A compilação "Lua Ki Di Nos" junta canções dos dois álbuns que José Carlos Schwarz lançou juntamente com os Cobiana Djazz nos anos 1970, através da editora francesa Sonafric, onde estão também presentes composições de outro dos grandes vultos da música guineense, Aliu Bari, membro fundador do grupo, juntamente com Mamadu Bá e Samakê.
"Aclamado por gigantes africanos como a Orchestra Baobab [Senegal], Letta Mbulu [África do Sul] ou Miriam Makeba (cantora sul-africana com quem gravou o seu primeiro e único álbum a solo), Zé Carlos e a sua poesia conquistaram uma posição nos anais da Guiné-Bissau. Contudo, esta coleção de músicas continua injustificadamente desconhecida fora do país e das suas diásporas", afirmou a editora sediada em Paris, que se dedica à reedição de discos obscuros.
No contexto da luta de libertação, o conjunto assumiu um papel fundamental no resgate identitário da cultura guineense, revivificando géneros musicais tradicionais como o gumbé e cantando em crioulo guineense, explicou a editora.
Essa postura valeu-lhes uma ligação afetiva junto do povo guineense.
"A partir da música e de letras engajadas politicamente, a banda teve um papel fundamental na consciência social e política das massas", salienta a editora, realçando ainda a importância deste projeto para outros grupos locais como os Super Mama Djombo.

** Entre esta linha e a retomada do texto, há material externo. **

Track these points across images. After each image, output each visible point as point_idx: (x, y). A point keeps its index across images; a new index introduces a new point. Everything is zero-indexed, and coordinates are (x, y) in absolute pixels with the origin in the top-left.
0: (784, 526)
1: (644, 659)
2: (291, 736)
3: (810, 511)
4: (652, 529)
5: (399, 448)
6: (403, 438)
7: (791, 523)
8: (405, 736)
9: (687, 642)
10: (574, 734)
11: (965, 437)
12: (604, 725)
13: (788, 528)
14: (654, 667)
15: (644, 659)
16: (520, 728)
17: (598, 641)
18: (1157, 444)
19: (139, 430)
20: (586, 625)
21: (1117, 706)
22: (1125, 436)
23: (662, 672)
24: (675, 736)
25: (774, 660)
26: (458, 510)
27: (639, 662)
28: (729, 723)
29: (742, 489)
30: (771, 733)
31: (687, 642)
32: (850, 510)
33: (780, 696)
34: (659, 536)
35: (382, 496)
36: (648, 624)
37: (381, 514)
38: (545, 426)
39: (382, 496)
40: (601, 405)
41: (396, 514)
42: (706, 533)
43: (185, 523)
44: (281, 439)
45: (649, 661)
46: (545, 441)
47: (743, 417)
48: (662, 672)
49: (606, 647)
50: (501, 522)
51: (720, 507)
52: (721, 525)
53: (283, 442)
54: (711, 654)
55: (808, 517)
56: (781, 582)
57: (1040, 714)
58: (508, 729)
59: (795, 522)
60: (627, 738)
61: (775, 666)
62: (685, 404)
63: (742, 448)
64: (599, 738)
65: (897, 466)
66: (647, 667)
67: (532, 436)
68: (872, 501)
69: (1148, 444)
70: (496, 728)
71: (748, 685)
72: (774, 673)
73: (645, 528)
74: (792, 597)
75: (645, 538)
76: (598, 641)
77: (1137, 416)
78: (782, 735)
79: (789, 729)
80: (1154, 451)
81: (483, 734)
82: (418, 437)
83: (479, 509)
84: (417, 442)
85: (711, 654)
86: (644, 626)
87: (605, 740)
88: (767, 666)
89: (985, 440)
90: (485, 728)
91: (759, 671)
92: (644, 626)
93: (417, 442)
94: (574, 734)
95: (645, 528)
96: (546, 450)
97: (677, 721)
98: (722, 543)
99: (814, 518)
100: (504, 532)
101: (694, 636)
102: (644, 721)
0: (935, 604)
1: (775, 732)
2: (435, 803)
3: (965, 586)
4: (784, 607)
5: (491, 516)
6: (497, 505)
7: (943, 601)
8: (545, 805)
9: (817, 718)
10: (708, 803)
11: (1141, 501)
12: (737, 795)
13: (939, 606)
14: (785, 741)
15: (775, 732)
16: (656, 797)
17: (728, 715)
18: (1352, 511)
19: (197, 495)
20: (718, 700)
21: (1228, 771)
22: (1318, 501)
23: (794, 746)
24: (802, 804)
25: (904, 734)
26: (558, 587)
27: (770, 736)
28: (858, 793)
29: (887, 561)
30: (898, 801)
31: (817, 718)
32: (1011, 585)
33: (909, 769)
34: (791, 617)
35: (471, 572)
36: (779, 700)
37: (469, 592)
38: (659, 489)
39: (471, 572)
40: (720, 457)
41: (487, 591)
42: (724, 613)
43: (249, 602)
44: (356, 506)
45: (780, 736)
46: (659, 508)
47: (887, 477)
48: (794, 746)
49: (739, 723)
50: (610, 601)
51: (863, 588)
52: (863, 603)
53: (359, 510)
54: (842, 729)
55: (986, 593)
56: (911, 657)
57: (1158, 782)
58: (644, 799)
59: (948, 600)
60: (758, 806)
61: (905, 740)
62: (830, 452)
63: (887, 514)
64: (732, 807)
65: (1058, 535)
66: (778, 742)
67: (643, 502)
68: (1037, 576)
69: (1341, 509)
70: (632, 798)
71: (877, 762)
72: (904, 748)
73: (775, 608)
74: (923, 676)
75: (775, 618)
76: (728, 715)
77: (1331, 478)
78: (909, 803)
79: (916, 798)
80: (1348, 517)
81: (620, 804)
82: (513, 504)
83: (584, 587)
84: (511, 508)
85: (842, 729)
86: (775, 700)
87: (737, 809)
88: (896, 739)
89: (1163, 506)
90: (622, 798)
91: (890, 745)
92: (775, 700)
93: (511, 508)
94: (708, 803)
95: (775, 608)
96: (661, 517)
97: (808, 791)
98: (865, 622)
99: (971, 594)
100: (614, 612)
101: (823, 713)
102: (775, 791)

Face ao seu envolvimento na luta de libertação, Schwarz foi torturado pelo regime colonial português e esteve preso entre 1972 e 1974.
Com uma postura crítica em relação ao regime após a independência, o músico e político acabou por ser nomeado para a embaixada guineense em Cuba, onde morreu em maio de 1977, quando o avião onde seguia teve um acidente à chegada ao aeroporto.
As músicas presentes no álbum agora reeditado refletem também o momento em que estas foram escritas, abordando muitas delas a luta de libertação e o colonialismo, explicou Louis Hautemulle.
Na compilação, estão presentes temas como "Lua ka ta kema" ("A lua não queima") e "Pó ka ta bida lagartu" ("Tronco de árvore não vira crocodilo"), em que Schwarz recorre a metáforas para mobilizar a população para a luta independentista, ou "Mindjeris di panu pretu", um tributo às mães dos soldados guineenses que morreram na guerra e uma das músicas mais relevantes e conhecidas do seu repertório.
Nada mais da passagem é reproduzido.